For good health, a balanced diet is a main requirement. Seafood is one of the natural parts of a balanced diet. Seafood has beneficial effects on health of people. Most people in the world crave for sea food. Several important nutrients are present in sea food which not naturally present in other food. It helps to maintain a status of good nutritional. However, opinions conflict when it comes to assessing the good and bad effects of this food.

Seafood has been one of the favorite foods of the mankind ever since they started it with fishing. Many variations have been done in sea food preparations over the generations. Countries like Japanese, Asian, Mexican, American and a lot of other countries have added their own uniqueness to seafood dishes. Seafood is a scrumptious food variety and also a contentious one amongst food and health lovers. Over the positive and negative aspects of this food variety, judgments are divided.

Seafood contains high levels of many important nutrients like proteins, very long-chain omega-3 fatty acids (EPA and DHA), vitamin D, vitamin B12, selenium and iodine. A lot about the health effects are associated with these nutrients. As far as seafood is concerned due to the health benefits of utilizing the marine omega-3 fatty acids EPA and DHA that are best documented.

Benefits of Seafood:

A lot of nutrients are present in sea foods. So, some experts argue that sea food can help to decrease the risk of heart problems. Eating seafood two times a week is great for the heart according to the Institute of Medicine in Washington, US. According to the Institute, the types of fishes that should be eaten are shellfishes.

For human health, omega-3 fatty acids are necessary but it cannot be formed by the body. So, omega-3 fatty acids must be obtained from food. Omega-3 fatty acids are present in fish and seafood. Oily seafood such as salmon, trout, mackerel, sardines, herring, tuna, anchovies, tiger prawns and blue mussels are excellent source of omega-3 fatty acids.

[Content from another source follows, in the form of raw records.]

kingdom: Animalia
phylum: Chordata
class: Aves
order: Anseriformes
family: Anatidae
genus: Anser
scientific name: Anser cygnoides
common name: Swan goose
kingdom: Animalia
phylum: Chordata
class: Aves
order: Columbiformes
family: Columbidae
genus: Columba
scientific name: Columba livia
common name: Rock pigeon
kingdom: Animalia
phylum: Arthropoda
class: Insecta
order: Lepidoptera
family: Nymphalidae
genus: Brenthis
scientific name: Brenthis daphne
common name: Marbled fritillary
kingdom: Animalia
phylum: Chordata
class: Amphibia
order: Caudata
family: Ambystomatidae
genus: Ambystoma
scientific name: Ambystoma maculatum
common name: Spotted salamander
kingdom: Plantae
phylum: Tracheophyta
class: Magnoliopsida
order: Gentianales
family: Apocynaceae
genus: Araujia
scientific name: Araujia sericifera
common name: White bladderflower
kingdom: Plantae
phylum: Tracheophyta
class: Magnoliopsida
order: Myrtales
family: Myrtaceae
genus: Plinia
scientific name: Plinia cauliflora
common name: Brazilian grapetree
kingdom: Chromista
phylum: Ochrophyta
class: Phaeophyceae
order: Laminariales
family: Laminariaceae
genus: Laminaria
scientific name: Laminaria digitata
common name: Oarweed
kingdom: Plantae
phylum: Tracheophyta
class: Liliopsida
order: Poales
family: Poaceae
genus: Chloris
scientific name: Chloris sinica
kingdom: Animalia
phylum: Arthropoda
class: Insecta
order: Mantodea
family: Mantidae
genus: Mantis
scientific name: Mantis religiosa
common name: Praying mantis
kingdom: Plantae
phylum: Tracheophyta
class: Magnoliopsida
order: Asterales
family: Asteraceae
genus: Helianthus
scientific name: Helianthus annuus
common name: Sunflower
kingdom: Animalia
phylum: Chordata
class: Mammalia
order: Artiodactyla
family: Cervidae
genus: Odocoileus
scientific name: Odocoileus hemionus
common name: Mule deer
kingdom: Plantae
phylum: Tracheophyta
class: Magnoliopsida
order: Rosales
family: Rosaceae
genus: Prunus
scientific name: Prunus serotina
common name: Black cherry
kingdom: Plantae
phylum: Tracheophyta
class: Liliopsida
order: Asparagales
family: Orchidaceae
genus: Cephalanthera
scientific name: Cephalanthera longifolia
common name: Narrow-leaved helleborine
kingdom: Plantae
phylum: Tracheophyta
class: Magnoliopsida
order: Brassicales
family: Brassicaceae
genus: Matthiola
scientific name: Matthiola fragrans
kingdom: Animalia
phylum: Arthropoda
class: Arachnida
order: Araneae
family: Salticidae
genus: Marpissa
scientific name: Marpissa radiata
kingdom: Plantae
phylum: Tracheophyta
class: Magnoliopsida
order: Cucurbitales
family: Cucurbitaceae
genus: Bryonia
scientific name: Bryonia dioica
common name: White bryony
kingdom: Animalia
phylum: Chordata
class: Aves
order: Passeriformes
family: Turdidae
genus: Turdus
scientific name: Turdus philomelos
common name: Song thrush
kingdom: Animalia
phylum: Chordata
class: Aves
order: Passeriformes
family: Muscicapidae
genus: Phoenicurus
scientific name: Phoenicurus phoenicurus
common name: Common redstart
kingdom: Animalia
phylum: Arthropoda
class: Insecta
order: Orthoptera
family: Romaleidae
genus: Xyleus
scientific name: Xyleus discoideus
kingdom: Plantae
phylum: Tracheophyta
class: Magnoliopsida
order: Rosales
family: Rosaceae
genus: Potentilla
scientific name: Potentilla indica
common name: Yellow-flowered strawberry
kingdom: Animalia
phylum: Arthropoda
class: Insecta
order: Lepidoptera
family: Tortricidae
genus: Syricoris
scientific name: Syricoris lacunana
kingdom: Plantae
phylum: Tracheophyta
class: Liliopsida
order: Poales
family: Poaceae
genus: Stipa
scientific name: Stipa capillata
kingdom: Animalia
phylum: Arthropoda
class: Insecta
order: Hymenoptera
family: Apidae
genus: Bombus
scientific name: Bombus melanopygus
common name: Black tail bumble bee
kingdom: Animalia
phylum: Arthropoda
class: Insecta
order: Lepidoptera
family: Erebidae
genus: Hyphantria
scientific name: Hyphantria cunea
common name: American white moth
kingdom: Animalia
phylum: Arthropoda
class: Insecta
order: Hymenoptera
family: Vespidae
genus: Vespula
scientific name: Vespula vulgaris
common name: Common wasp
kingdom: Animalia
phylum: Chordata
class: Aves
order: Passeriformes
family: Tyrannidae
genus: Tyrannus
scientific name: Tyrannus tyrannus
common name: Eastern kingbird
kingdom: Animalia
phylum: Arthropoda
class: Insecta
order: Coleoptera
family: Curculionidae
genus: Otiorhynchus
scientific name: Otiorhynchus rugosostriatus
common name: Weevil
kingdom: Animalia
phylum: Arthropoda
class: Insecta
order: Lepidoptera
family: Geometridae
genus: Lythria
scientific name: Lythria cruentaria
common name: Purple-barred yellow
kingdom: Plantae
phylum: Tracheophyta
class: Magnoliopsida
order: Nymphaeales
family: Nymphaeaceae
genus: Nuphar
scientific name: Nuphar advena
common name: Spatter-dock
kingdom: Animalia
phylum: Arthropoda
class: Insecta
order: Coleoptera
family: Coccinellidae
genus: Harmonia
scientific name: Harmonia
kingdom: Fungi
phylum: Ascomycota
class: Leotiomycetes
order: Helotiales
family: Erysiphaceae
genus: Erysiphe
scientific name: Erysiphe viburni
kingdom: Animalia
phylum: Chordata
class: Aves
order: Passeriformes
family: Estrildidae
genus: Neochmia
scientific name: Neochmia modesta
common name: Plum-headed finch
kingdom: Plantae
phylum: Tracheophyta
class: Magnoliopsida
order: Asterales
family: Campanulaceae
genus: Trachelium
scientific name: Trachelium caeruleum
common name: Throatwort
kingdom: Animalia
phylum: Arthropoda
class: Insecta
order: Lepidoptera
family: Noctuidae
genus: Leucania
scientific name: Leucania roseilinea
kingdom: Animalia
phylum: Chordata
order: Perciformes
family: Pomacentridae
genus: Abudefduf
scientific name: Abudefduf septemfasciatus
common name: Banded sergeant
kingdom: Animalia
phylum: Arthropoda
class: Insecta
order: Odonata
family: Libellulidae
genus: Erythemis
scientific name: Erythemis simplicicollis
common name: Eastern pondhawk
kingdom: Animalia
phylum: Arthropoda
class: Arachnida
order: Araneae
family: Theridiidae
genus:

Studies have shown that omega-3 fatty acids may be helpful to treat a variety of diseases. Mainly, it is helpful to treat heart disease and problems that contribute to heart disease. However, it is also advantageous for people who suffer from high cholesterol, high blood pressure, stroke, diabetes, arthritis and osteoporosis.

Seafood is filled with high quality protein and also it is a supplier of many micronutrients according to some other sources. In addition, seafood is also a very rich source of different kinds of omega 3 fatty acids including eicosapentaemoic and docosahexaenoic acid.

Disadvantages of Eating Sea Food:

Some people approve seafood as it supplies nutrition and protein that’s essential for the body while several other people disapprove it. In most of fishes, toxic mercury level is so high which is the most potent argument against seafood utilization. It is also pointed out by experts that some fishes like tuna, and swordfish etc. has more mercury level than other varieties. According to the US Food and Drug Administration and Environmental Protection Agency, women and young kids must not consume too much of swordfish, mackerel and shark.

Specific instructions are provided by health experts and dieticians for pregnant women. Cognitive defects in the fetus and kids can be produced by eating too much of sea food that contain a high level of mercury. A harmful agent, methyl mercury is found in larger variety of fishes like shark which is also known to cause delay in the development of growing children. On the other hand, adults stand the risk of experiencing heart problems, kidney and nervous system functions.

Due to its so many risks, eating of sea food is safe or not? According to experts, it might be safe to eat aquatic food preparations or seafood, but with some restraint. Also, the amount of utilization based on the physical condition of a certain person.

Such as, some sources suggest that if pregnant women want to eat sea food then they can do so. Such women can eat about 6-12 ounces of sea food in a week and the fish variety should be something like albacore tuna.

Sea food can be a very unpreserved source of nutrition and protein if such specifications are followed.